Plusieurs orateurs ont dit que la matière dont nous traitons est compliquée ; elle ne l'est peut-être pas autant qu'il y paraît, et nous devons effectivement faire des efforts pour nous faire comprendre en évitant de jargonner. Cela étant, à cause de la crise, tout le monde, contraint et forcé, a beaucoup lu à ce sujet et je pense que le niveau de compréhension de ces questions a augmenté. Je continuerai, comme je le fais aujourd'hui avec plaisir, d'expliquer ce que nous faisons pour permettre aux citoyens européens d'appréhender cette matière. Les parlements nationaux sont le canal privilégié pour faire comprendre ce que nous faisons, et c'est à eux que nous pouvons rendre compte.

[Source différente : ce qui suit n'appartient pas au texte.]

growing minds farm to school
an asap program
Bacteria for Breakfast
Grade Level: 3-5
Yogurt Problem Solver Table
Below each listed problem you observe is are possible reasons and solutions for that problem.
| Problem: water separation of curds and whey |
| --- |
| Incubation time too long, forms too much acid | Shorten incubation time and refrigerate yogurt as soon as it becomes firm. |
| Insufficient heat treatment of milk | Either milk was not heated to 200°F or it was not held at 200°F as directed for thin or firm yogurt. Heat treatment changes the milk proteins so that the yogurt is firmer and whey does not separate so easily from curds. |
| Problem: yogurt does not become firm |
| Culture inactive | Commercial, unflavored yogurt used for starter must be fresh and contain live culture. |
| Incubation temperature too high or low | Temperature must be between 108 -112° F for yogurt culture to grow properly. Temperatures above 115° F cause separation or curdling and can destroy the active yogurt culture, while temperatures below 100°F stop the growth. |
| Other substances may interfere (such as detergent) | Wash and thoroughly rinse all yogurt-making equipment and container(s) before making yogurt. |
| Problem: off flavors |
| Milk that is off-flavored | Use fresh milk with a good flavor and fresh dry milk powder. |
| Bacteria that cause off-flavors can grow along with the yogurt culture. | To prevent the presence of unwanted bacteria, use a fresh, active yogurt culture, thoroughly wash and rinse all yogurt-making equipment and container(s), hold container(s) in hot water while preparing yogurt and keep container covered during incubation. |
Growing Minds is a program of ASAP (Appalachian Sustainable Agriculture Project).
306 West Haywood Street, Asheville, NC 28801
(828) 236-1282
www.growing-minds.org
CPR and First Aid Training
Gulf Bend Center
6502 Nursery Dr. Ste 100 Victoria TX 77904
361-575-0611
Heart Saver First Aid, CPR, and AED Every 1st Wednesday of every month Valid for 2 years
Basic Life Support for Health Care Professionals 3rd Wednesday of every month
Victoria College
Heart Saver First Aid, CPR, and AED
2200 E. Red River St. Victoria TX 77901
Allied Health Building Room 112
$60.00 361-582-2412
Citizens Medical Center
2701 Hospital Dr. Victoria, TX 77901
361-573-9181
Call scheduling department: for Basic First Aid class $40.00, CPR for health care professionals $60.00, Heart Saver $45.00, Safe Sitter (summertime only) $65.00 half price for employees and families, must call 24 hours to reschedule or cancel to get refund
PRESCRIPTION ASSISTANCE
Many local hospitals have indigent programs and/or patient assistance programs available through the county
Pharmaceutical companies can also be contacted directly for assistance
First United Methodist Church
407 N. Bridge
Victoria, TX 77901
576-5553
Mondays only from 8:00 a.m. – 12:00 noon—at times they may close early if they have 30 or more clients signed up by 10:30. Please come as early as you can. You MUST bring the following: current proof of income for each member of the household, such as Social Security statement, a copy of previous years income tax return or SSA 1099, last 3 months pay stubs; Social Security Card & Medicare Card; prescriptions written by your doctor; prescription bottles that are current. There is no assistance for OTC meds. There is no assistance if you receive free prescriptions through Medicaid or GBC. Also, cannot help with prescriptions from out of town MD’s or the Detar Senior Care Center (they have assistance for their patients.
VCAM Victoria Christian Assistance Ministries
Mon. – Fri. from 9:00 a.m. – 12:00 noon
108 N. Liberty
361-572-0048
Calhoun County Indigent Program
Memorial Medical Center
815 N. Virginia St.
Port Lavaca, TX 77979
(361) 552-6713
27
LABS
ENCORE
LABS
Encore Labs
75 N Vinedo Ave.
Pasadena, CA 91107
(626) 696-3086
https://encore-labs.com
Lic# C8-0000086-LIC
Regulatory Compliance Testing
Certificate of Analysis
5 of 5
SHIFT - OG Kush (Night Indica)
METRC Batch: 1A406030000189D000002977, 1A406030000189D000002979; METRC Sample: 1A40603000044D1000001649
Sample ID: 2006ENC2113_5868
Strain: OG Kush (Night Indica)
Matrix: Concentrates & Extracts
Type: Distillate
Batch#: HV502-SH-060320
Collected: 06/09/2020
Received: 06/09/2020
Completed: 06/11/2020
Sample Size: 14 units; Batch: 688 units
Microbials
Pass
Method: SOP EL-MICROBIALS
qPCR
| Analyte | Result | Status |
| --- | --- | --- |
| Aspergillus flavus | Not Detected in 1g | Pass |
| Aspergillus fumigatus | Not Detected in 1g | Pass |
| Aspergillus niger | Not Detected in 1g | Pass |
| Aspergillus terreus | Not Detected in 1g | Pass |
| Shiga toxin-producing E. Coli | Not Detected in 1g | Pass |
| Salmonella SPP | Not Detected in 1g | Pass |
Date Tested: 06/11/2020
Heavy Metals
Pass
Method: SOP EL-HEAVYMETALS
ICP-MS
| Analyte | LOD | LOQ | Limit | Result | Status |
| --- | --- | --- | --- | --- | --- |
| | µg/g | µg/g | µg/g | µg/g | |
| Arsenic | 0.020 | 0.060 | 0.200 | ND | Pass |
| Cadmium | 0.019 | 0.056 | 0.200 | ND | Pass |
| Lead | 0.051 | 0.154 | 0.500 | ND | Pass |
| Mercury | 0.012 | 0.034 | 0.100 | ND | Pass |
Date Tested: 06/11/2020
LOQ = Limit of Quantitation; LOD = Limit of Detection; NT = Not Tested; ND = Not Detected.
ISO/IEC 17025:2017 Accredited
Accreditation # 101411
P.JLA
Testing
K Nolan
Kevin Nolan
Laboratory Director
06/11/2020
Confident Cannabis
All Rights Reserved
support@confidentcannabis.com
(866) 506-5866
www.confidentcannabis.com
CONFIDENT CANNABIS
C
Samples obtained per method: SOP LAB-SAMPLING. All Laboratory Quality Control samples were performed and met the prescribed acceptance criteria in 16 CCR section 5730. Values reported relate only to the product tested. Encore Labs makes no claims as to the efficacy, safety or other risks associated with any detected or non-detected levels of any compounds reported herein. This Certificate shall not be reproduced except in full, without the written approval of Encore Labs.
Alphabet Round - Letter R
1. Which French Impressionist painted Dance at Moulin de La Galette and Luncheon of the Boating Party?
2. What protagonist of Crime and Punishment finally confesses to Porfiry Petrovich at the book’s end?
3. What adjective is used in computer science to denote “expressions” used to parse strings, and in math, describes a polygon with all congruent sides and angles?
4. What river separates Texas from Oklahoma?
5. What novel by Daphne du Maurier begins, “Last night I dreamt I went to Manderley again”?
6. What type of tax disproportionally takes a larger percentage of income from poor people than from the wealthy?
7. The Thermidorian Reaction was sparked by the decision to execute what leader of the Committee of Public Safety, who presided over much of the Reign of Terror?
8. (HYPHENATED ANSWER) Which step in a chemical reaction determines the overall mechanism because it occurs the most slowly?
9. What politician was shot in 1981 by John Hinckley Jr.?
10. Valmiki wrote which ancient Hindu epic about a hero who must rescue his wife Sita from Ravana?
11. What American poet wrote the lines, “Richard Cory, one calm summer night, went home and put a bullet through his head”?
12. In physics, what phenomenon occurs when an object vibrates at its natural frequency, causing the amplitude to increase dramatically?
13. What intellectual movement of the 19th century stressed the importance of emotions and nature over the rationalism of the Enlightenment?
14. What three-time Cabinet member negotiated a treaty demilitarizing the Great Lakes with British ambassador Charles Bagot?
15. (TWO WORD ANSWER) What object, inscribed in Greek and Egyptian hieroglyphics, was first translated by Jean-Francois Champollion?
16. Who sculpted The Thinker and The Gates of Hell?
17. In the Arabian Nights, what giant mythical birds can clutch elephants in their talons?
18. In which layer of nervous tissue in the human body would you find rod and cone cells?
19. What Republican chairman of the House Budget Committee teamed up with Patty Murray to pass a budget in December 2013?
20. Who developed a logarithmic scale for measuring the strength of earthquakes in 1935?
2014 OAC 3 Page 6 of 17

Vous avez mentionné la décision prise à Brisbane au sujet du TLAC ou « total loss absorbing capacity », c'est-à-dire l'obligation pour les grands groupes bancaires d'avoir un matelas de fonds propres et de dettes subordonnées suffisant pour absorber leurs pertes en cas de faillite – en d'autres termes, pour payer leur enterrement. Cette mesure s'applique uniquement aux groupes présentant un risque systémique ; dans la zone euro, elles ne sont que neuf dans cette catégorie. Pour sa part, l'Union européenne a mis au point le MREL, acronyme anglais pour « exigence minimale de fonds propres et passifs exigibles » qui met l'accent sur l'exigence de fonds propres de la meilleure qualité – actions, capital contingent ou dette subordonnée – également utilisables soit en cas de poursuite de l'activité après une mauvaise passe soit en cas de résolution ordonnée. Le mécanisme du MREL concerne toutes les banques européennes. Il n'est pas certain que TLAC et MREL se superposent parfaitement ; des frottements peuvent se produire qui appelleront des corrections. D'ailleurs, l'accord conclu en Australie n'est pas définitif : une étude d'impact est prévue, dont les conclusions conduiront, si nécessaire, à des rectifications.